Subprime Woes Slam Stocks Again | Internet News

Subprime Woes Slam Stocks Again

Written By
Paul Shread
Paul Shread
Jan 12, 2008
1 minute read

After six months of turmoil in the financial markets, investors seem no closer to becoming immune to news of the subprime mortgage mess, as rising defaults at American Express and a lower than expected takeover price for Countrywide Financial sent stocks skidding once again on Friday.

The major indexes lost nearly 2% on fears that more interest rate cuts from the Federal Reserve may arrive too late for an economy that already appears to be sliding into recession.

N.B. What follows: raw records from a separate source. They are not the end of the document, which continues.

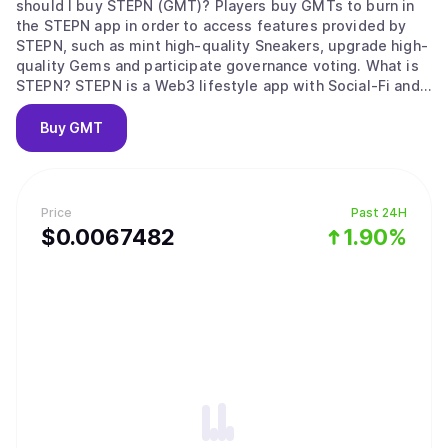
should I buy STEPN (GMT)? Players buy GMTs to burn in
the STEPN app in order to access features provided by
STEPN, such as mint high-quality Sneakers, upgrade high-
quality Gems and participate governance voting. What is
STEPN? STEPN is a Web3 lifestyle app with Social-Fi and
Game-Fi elements. Users equipped with NFT Sneakers –
walk, jog or run outdoors to earn tokens and NFTs. STEPN
Buy
GMT
has a dual-token system, Users can earn GST Player can
choose to lease or trade their NFT Sneakers on the in-app
Marketplace; users’ earnings are stored in the in-app
Wallet, which has a built-in Swap function. Who is behind
Price
Past 24H
STEPN? STEPN is created by Find Satoshi Lab, an
$
0.0067482
1.90%
Australian-based fintech studio. The team won the 2021
Solana Ignition Hackathon Gaming Track and is part of
DeFi Alliance Gaming cohort.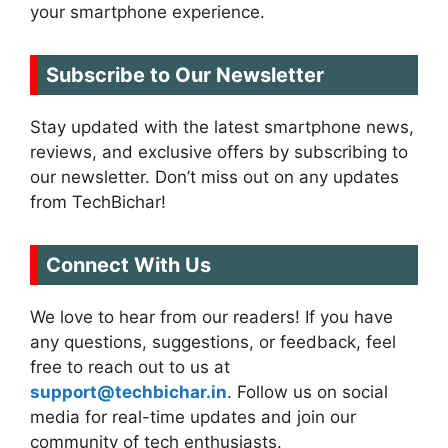
your smartphone experience.
Subscribe to Our Newsletter
Stay updated with the latest smartphone news,
reviews, and exclusive offers by subscribing to
our newsletter. Don’t miss out on any updates
from TechBichar!
Connect With Us
We love to hear from our readers! If you have
any questions, suggestions, or feedback, feel
free to reach out to us at
support@techbichar.in
. Follow us on social
media for real-time updates and join our
community of tech enthusiasts.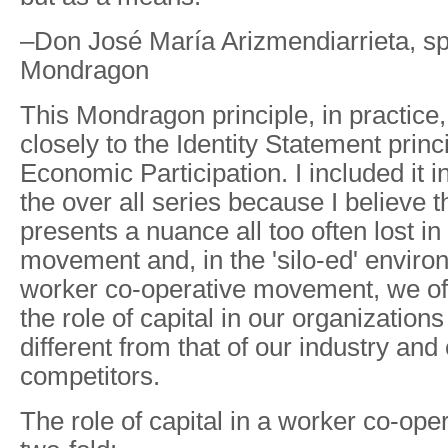
–Don José María Arizmendiarrieta, spi
Mondragon
This Mondragon principle, in practice
closely to the Identity Statement prin
Economic Participation. I included it in
the over all series because I believe
presents a nuance all too often lost in
movement and, in the 'silo-ed' enviro
worker co-operative movement, we oft
the role of capital in our organizations 
different from that of our industry and 
competitors.
The role of capital in a worker co-ope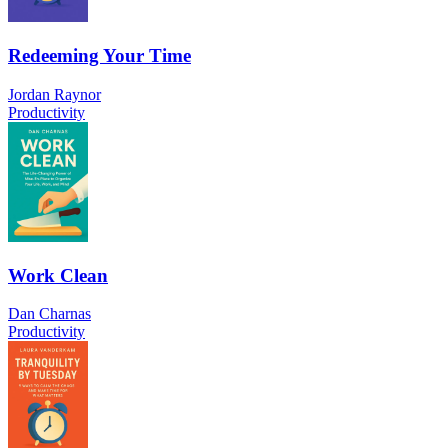
Redeeming Your Time
Jordan Raynor
Productivity
Work Clean
Dan Charnas
Productivity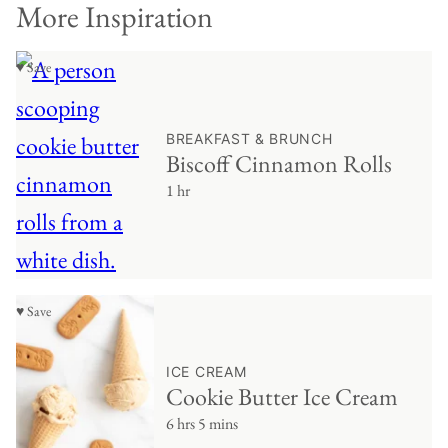
More Inspiration
♥ Save
BREAKFAST & BRUNCH
Biscoff Cinnamon Rolls
1 hr
♥ Save
ICE CREAM
Cookie Butter Ice Cream
6 hrs 5 mins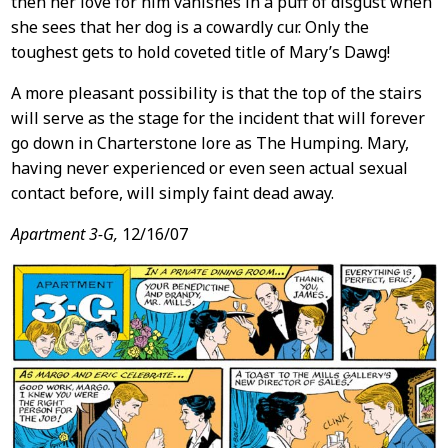
then her love for him vanishes in a puff of disgust when
she sees that her dog is a cowardly cur. Only the
toughest gets to hold coveted title of Mary’s Dawg!
A more pleasant possibility is that the top of the stairs
will serve as the stage for the incident that will forever
go down in Charterstone lore as The Humping. Mary,
having never experienced or even seen actual sexual
contact before, will simply faint dead away.
Apartment 3-G,
12/16/07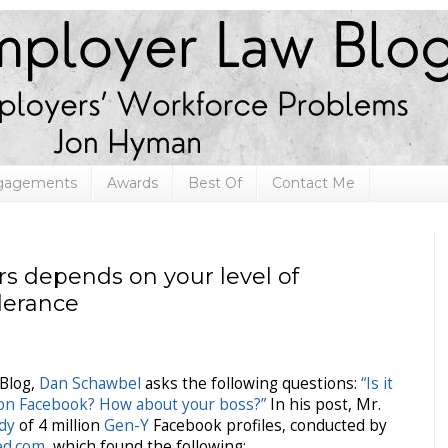
ngagements
Awards
Best Of
Contact Me
rs depends on your level of
olerance
Blog,
Dan Schawbel
asks the following questions:
“Is it
 on Facebook? How about your boss?”
In his post, Mr.
udy
of 4 million
Gen-Y
Facebook profiles, conducted by
ied.com
, which found the following: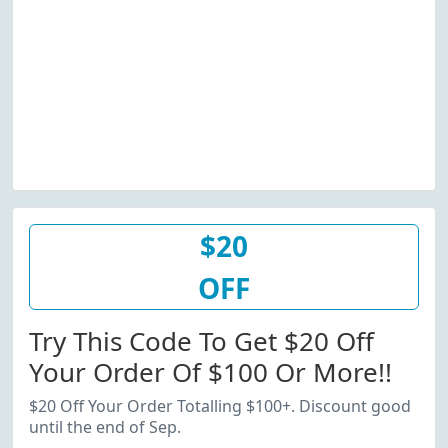
$20
OFF
Try This Code To Get $20 Off
Your Order Of $100 Or More!!
$20 Off Your Order Totalling $100+. Discount good
until the end of Sep.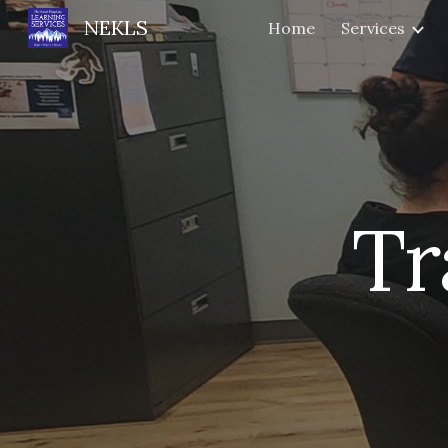
NEKLS
Home
Services
Sk
Tr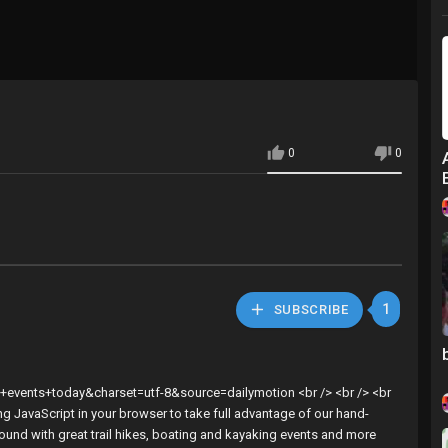
0
0
1
SUBSCRIBE
l+events+today&charset=utf-8&source=dailymotion <br /> <br /> <br
ng JavaScript in your browser to take full advantage of our hand-
round with great trail hikes, boating and kayaking events and more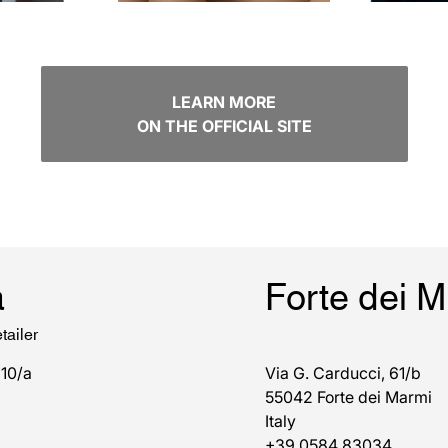
LEARN MORE
ON THE OFFICIAL SITE
a
Forte dei 
tailer
 10/a
Via G. Carducci, 61/b
55042 Forte dei Marmi
Italy
+39 0584 83034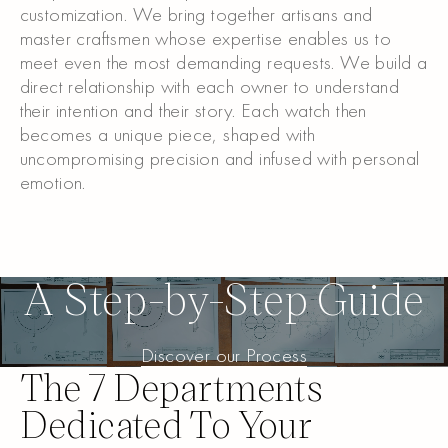
customization. We bring together artisans and
master craftsmen whose expertise enables us to
meet even the most demanding requests. We build a
direct relationship with each owner to understand
their intention and their story. Each watch then
becomes a unique piece, shaped with
uncompromising precision and infused with personal
emotion.
Discover more
Discover more
A Step-by-Step Guide
Discover our Process
Discover our Process
The 7 Departments
Dedicated To Your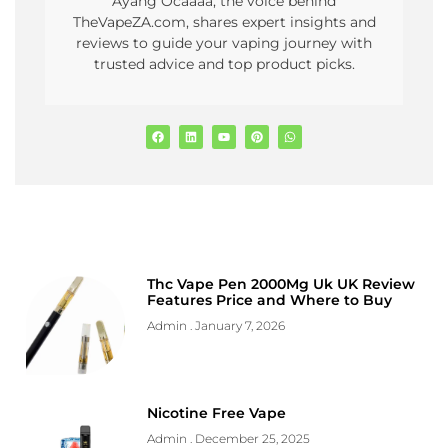
Ayang Ocaaaa, the voice behind
TheVapeZA.com, shares expert insights and
reviews to guide your vaping journey with
trusted advice and top product picks.
Thc Vape Pen 2000Mg Uk UK Review
Features Price and Where to Buy
Admin
January 7, 2026
Nicotine Free Vape
Admin
December 25, 2025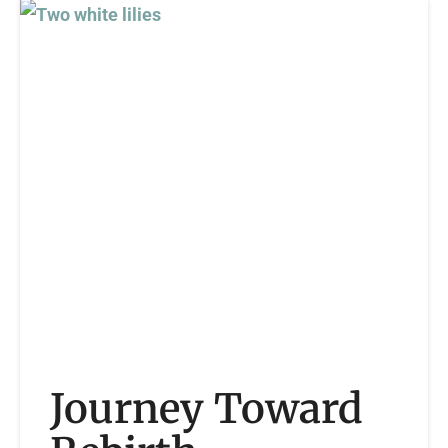
Journey Toward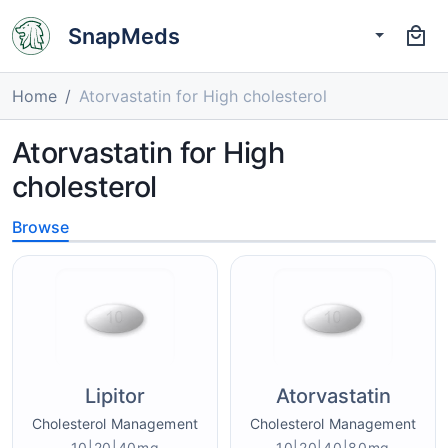
SnapMeds
Home
Atorvastatin for High cholesterol
Atorvastatin for High
cholesterol
Browse
Lipitor
Atorvastatin
Cholesterol Management
Cholesterol Management
10|20|40mg
10|20|40|80mg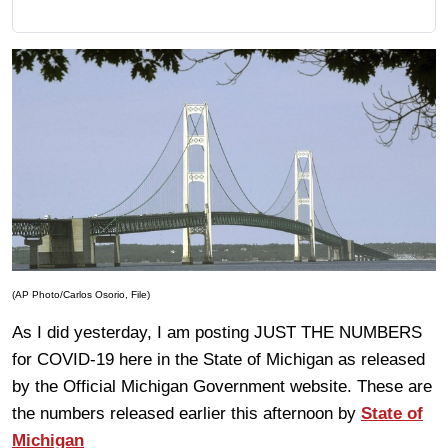
(AP Photo/Carlos Osorio, File)
As I did yesterday, I am posting JUST THE NUMBERS
for COVID-19 here in the State of Michigan as released
by the Official Michigan Government website. These are
the numbers released earlier this afternoon by
State of
Michigan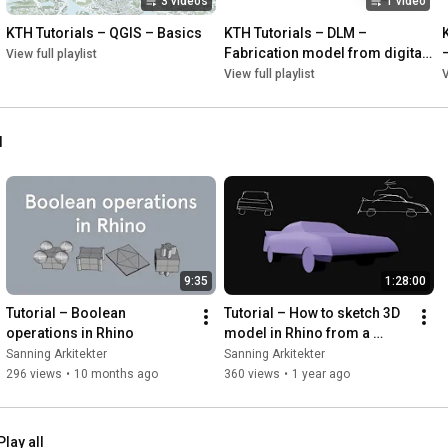
3 videos
1 video
55:10
57:11
 [Unreal Engine] Resulting animation

KTH Tutorials – QGIS – Basics
KTH Tutorials – DLM – 
Fabrication model from digital 
View full playlist
.........................................

landscape model
View full playlist
V
https://www.blender.org/download/lts/
l
https://renderdoc.org/builds
https://github.com/eliemichel/MapsMod...
 (Maps Models 
https://www.meshlab.net/#download
https://www.unrealengine.com/en-US/do...
9:35
1:28:00
https://www.rhino3d.com/download/
https://www.unrealengine.com/marketpl...
Tutorial – Boolean 
Tutorial – How to sketch 3D 
operations in Rhino
model in Rhino from a 
sketch image of a car
Sanning Arkitekter
Sanning Arkitekter
https://www.youtube.com/watch?v=My5Ho...
296 views
•
10 months ago
360 views
•
1 year ago
.........................................

Play all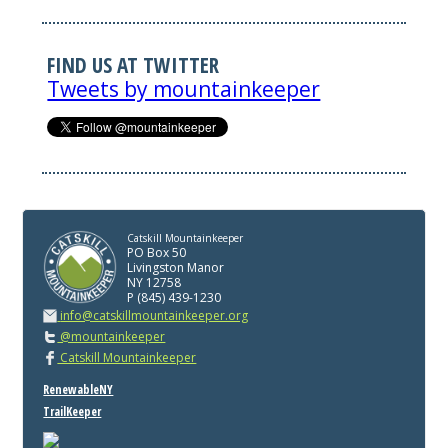
FIND US AT TWITTER
Tweets by mountainkeeper
Catskill Mountainkeeper
PO Box 50
Livingston Manor
NY 12758
P (845) 439-1230
info@catskillmountainkeeper.org
@mountainkeeper
Catskill Mountainkeeper
RenewableNY
TrailKeeper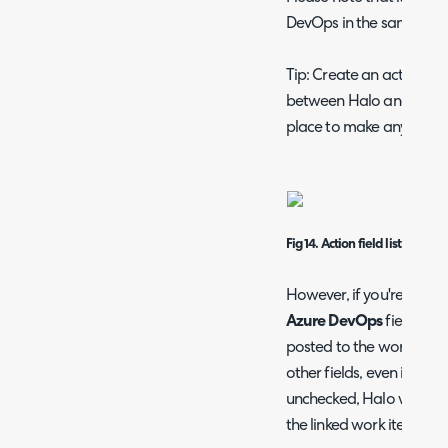
DevOps in the same actio
Tip: Create an action tha
between Halo and Azure 
place to make any neces
Fig 14.
Action field list
However, if you're doing 
Azure DevOps
field onl
posted to the work item.
other fields, even if the
S
unchecked, Halo will stil
the linked work item.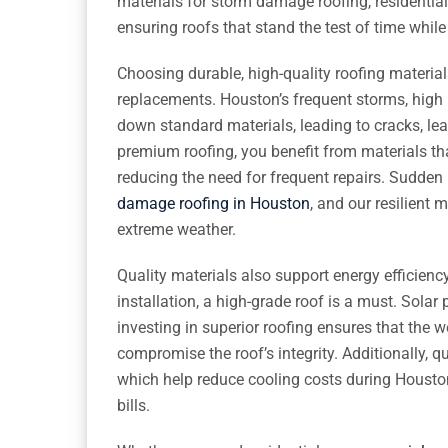
materials for storm damage roofing, residential
ensuring roofs that stand the test of time whil
Choosing durable, high-quality roofing materi
replacements. Houston’s frequent storms, high 
down standard materials, leading to cracks, leak
premium roofing, you benefit from materials tha
reducing the need for frequent repairs. Sudden
damage roofing in Houston
, and our resilient 
extreme weather.
Quality materials also support energy efficienc
installation, a high-grade roof is a must. Solar
investing in superior roofing ensures that the w
compromise the roof’s integrity. Additionally, qu
which help reduce cooling costs during Houst
bills.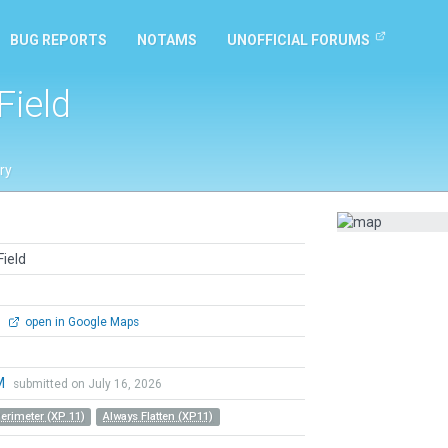
BUG REPORTS
NOTAMS
UNOFFICIAL FORUMS
Field
ry
Field
0
open in Google Maps
M
submitted on July 16, 2026
Perimeter (XP 11)
Always Flatten (XP11)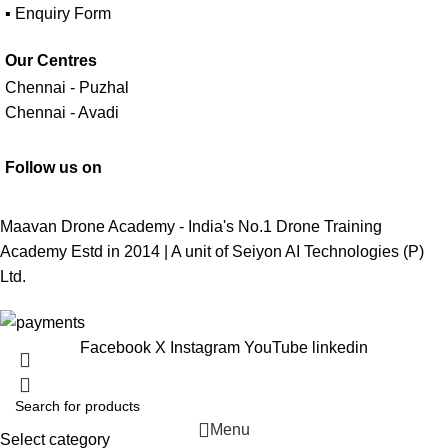
▪ Enquiry Form
Our Centres
Chennai - Puzhal
Chennai - Avadi
Follow us on
Maavan Drone Academy - India's No.1 Drone Training
Academy Estd in 2014 | A unit of
Seiyon AI Technologies (P)
Ltd.
Facebook
X
Instagram
YouTube
linkedin
Menu
Select category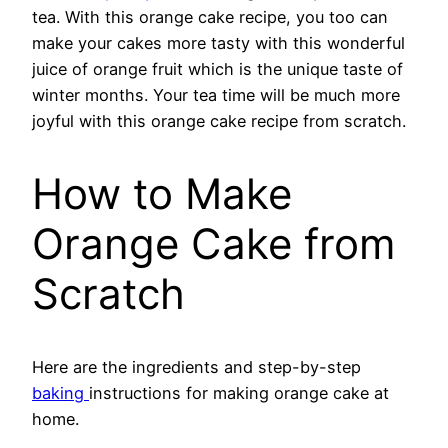
tea. With this orange cake recipe, you too can
make your cakes more tasty with this wonderful
juice of orange fruit which is the unique taste of
winter months. Your tea time will be much more
joyful with this orange cake recipe from scratch.
How to Make
Orange Cake from
Scratch
Here are the ingredients and step-by-step
baking
instructions for making orange cake at
home.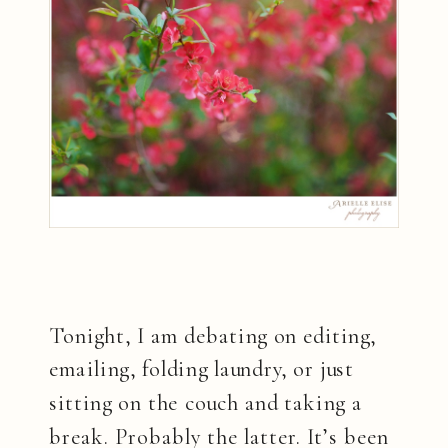
Tonight, I am debating on editing,
emailing, folding laundry, or just
sitting on the couch and taking a
break. Probably the latter. It’s been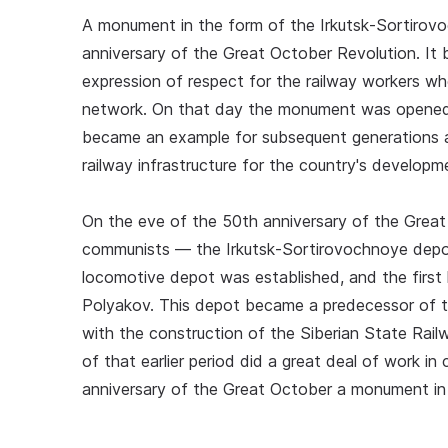
A monument in the form of the Irkutsk‑Sortirov
anniversary of the Great October Revolution. It
expression of respect for the railway workers wh
network. On that day the monument was opened t
became an example for subsequent generations a
railway infrastructure for the country's developm
On the eve of the 50th anniversary of the Grea
communists — the Irkutsk‑Sortirovochnoye depot
locomotive depot was established, and the first h
Polyakov. This depot became a predecessor of th
with the construction of the Siberian State Rail
of that earlier period did a great deal of work i
anniversary of the Great October a monument in t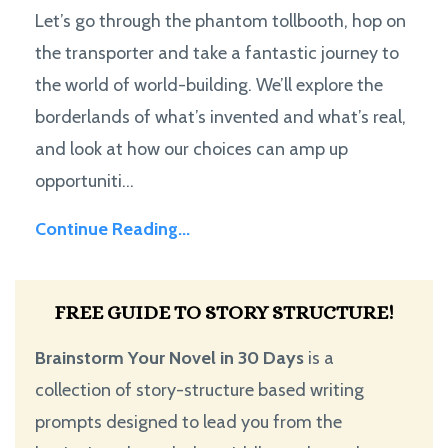
Let’s go through the phantom tollbooth, hop on
the transporter and take a fantastic journey to
the world of world-building. We’ll explore the
borderlands of what’s invented and what’s real,
and look at how our choices can amp up
opportuniti...
Continue Reading...
FREE GUIDE TO STORY STRUCTURE!
Brainstorm Your Novel in 30 Days
is a
collection of story-structure based writing
prompts designed to lead you from the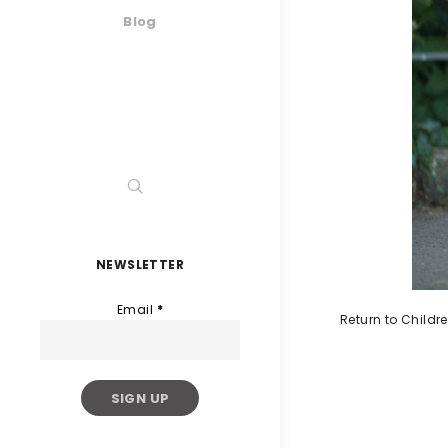
Blog
NEWSLETTER
Email
*
Return to Childr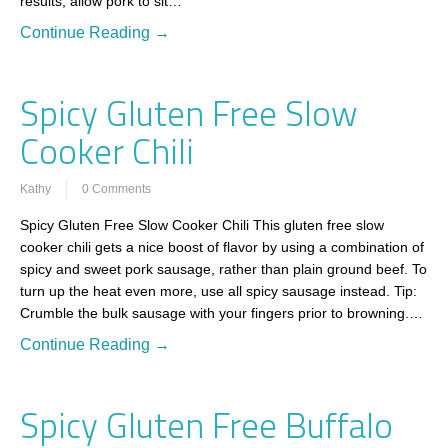
results, allow pork to sit…
Continue Reading →
Spicy Gluten Free Slow
Cooker Chili
Kathy
0 Comments
Spicy Gluten Free Slow Cooker Chili This gluten free slow
cooker chili gets a nice boost of flavor by using a combination of
spicy and sweet pork sausage, rather than plain ground beef. To
turn up the heat even more, use all spicy sausage instead. Tip:
Crumble the bulk sausage with your fingers prior to browning.…
Continue Reading →
Spicy Gluten Free Buffalo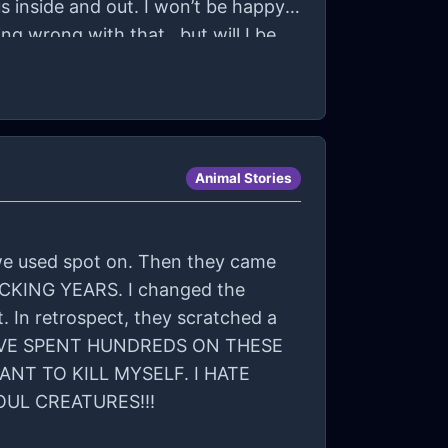
s inside and out. I won’t be happy.
hing wrong with that.. but will I be
Animal Stories
o we used spot on. Then they came
 FUCKING YEARS. I changed the
 In retrospect, they scratched a
 I HAVE SPENT HUNDREDS ON THESE
NT TO KILL MYSELF. I HATE
OUL CREATURES!!!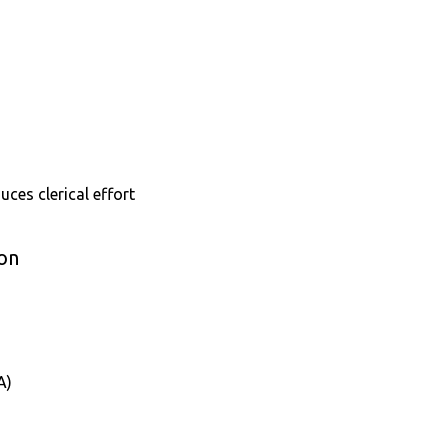
uces clerical effort
ion
A)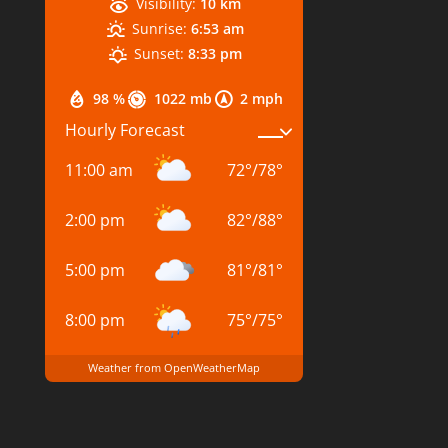
Visibility:
10 km
Sunrise:
6:53 am
Sunset:
8:33 pm
98 %
1022 mb
2 mph
Hourly Forecast
11:00 am
72
°
/
78
°
2:00 pm
82
°
/
88
°
5:00 pm
81
°
/
81
°
8:00 pm
75
°
/
75
°
Weather from OpenWeatherMap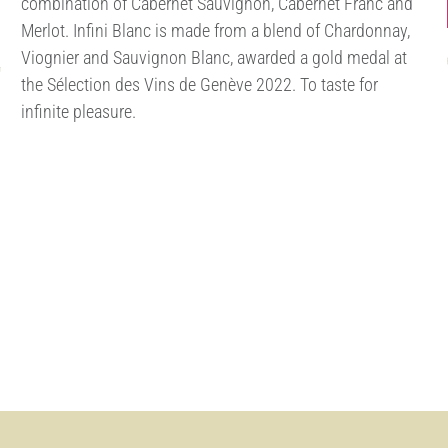
combination of Cabernet Sauvignon, Cabernet Franc and
Merlot. Infini Blanc is made from a blend of Chardonnay,
Viognier and Sauvignon Blanc, awarded a gold medal at
the Sélection des Vins de Genève 2022. To taste for
infinite pleasure.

With earnings reports coming next week from major banks, Intel and IBM, along with wholesale and consumer inflation data, more volatility could be in store for investors.

Amazon fell 4% on consumer spending worries, and RF Micro Devices, Interactive Intelligence and Opnext tumbled after lowering financial guidance.

Research in Motion lost 7% on a downgrade, and Apple shed 3% ahead of next week’s Macworld conference.

Juniper fell 13% after its COO departed for Microsoft.

AMD added another 5% on a New York antitrust probe of Intel, which lost 2.4%.

The Nasdaq fell 48 to 2439, the S&P lost 19 to 1401, and the Dow tumbled 246 to 12,606. Volume declined to 4.47 billion shares on the NYSE, and 2.4 billion on the Nasdaq. Decliners led by a 21-11 margin on the NYSE, and 21-8 on the Nasdaq. Downside volume was 73% on the NYSE, and 78% on the Nasdaq. New highs-new lows were 41-216 on the NYSE, and 55-301 on the Nasdaq.